Алеша, поповский сын, прозванный за то Поповичем, богатырем был сильным и отважным, но и разгильдяем таким, что хоть пори, хоть гони. Бабник отчаянный, врал как дышал и в зернь сплутовать мог. И несмотря на всю свою силу, бит бывал в темных переулках неоднократно.
Однако за обаятельную легкомысленную веселость Алеше прощалось многое, в том числе и дерзость, не считавшуюся ни с чинами, ни с обстоятельствами.
Илья слышал историю первого появления Алеши при дворе.

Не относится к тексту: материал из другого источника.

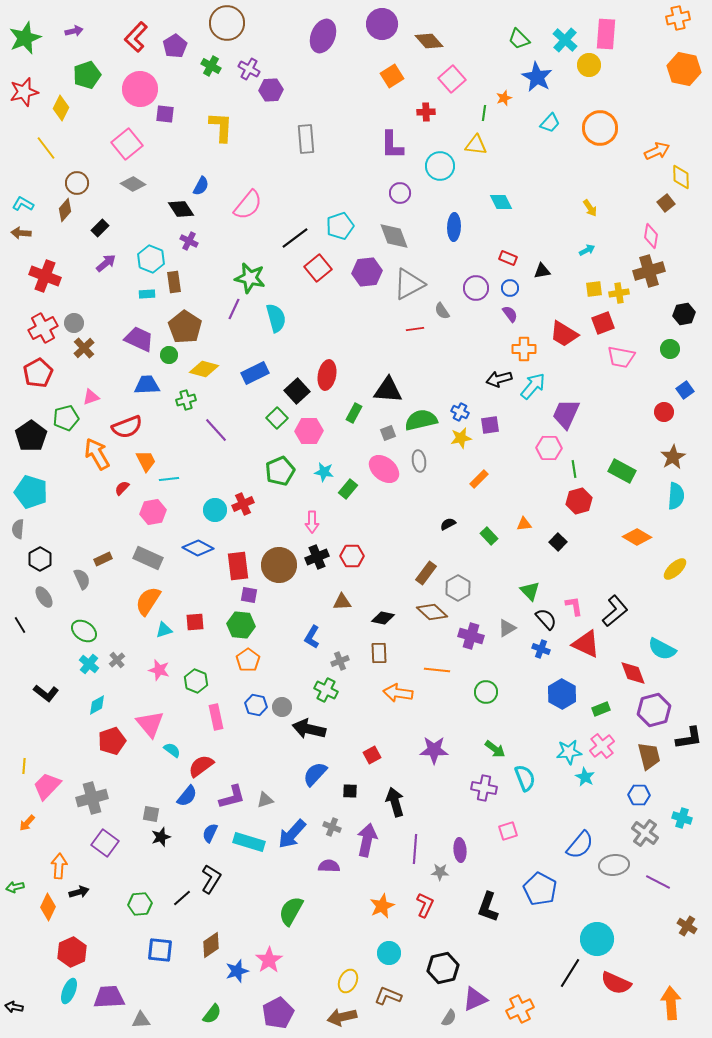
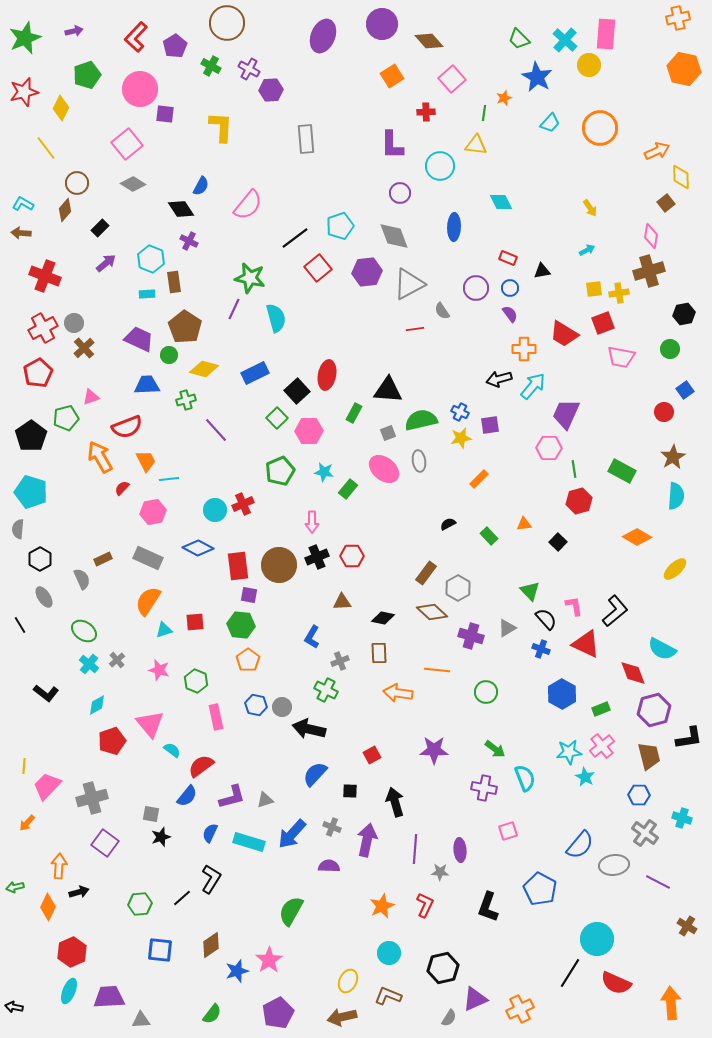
orange arrow at (97, 454): moved 3 px right, 3 px down
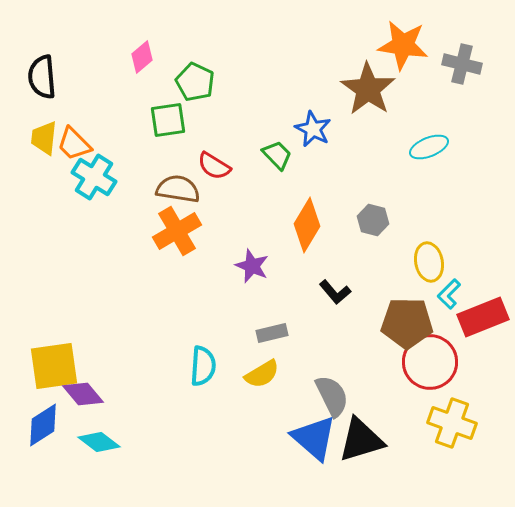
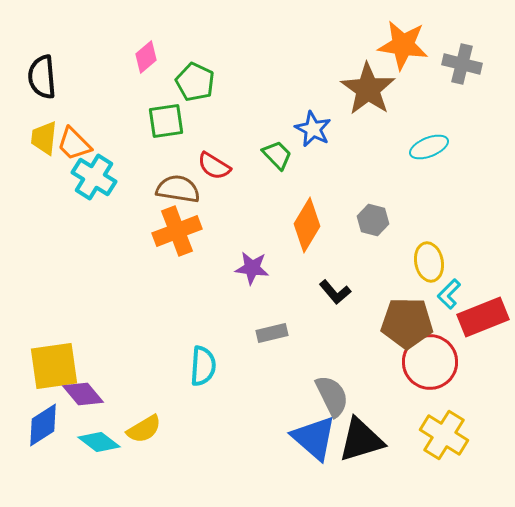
pink diamond: moved 4 px right
green square: moved 2 px left, 1 px down
orange cross: rotated 9 degrees clockwise
purple star: moved 2 px down; rotated 16 degrees counterclockwise
yellow semicircle: moved 118 px left, 55 px down
yellow cross: moved 8 px left, 12 px down; rotated 12 degrees clockwise
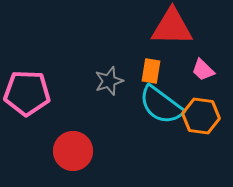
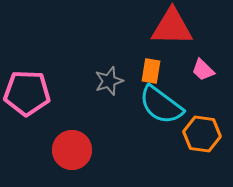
orange hexagon: moved 1 px right, 18 px down
red circle: moved 1 px left, 1 px up
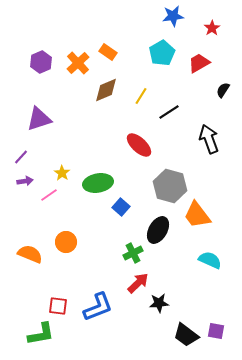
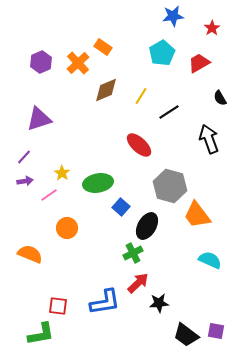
orange rectangle: moved 5 px left, 5 px up
black semicircle: moved 3 px left, 8 px down; rotated 63 degrees counterclockwise
purple line: moved 3 px right
black ellipse: moved 11 px left, 4 px up
orange circle: moved 1 px right, 14 px up
blue L-shape: moved 7 px right, 5 px up; rotated 12 degrees clockwise
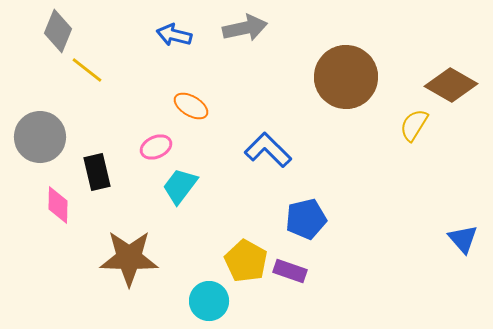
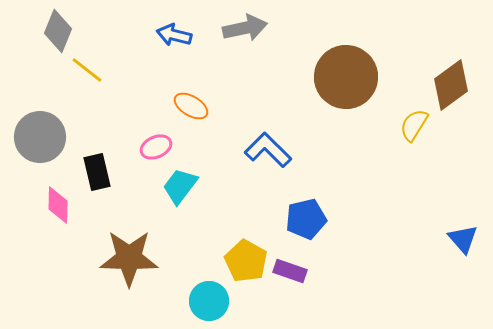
brown diamond: rotated 66 degrees counterclockwise
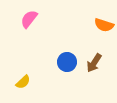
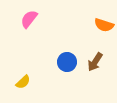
brown arrow: moved 1 px right, 1 px up
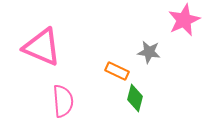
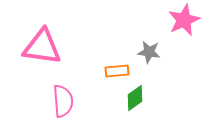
pink triangle: rotated 15 degrees counterclockwise
orange rectangle: rotated 30 degrees counterclockwise
green diamond: rotated 40 degrees clockwise
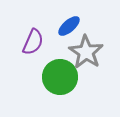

Благословленный отцом на богатырство сын соборного попа был принят Владимиром приветливо. Князь предложил ему место за пиршественным столом, отвечавшее его высокому происхождению. Алеша, считавший, что заслуги могут быть только своими, а отцовские не в счет, отказался и присел в конце богатырской скамьи — как младший и ничем не прославившийся. Князь чуть удивился и прихмурился было: едва явился, а уже возражает, но гости одобрительно загудели — скромность парня пришлась им по душе. Ну, скромность так скромность, и князь тут же забыл об Алеше — были дела поважнее.
Владимир в то пору вел с помощью Добрыни сложную игру — Хазарское царство, разгромленное его прадедом Святославом, стремилось воссоединить раздробленные части и обрести прежнее могущество, а целью русского князя было не допустить этого. Пир, на который попал Алеша, был устроен в связи с прибытием хазарского посла и в честь него.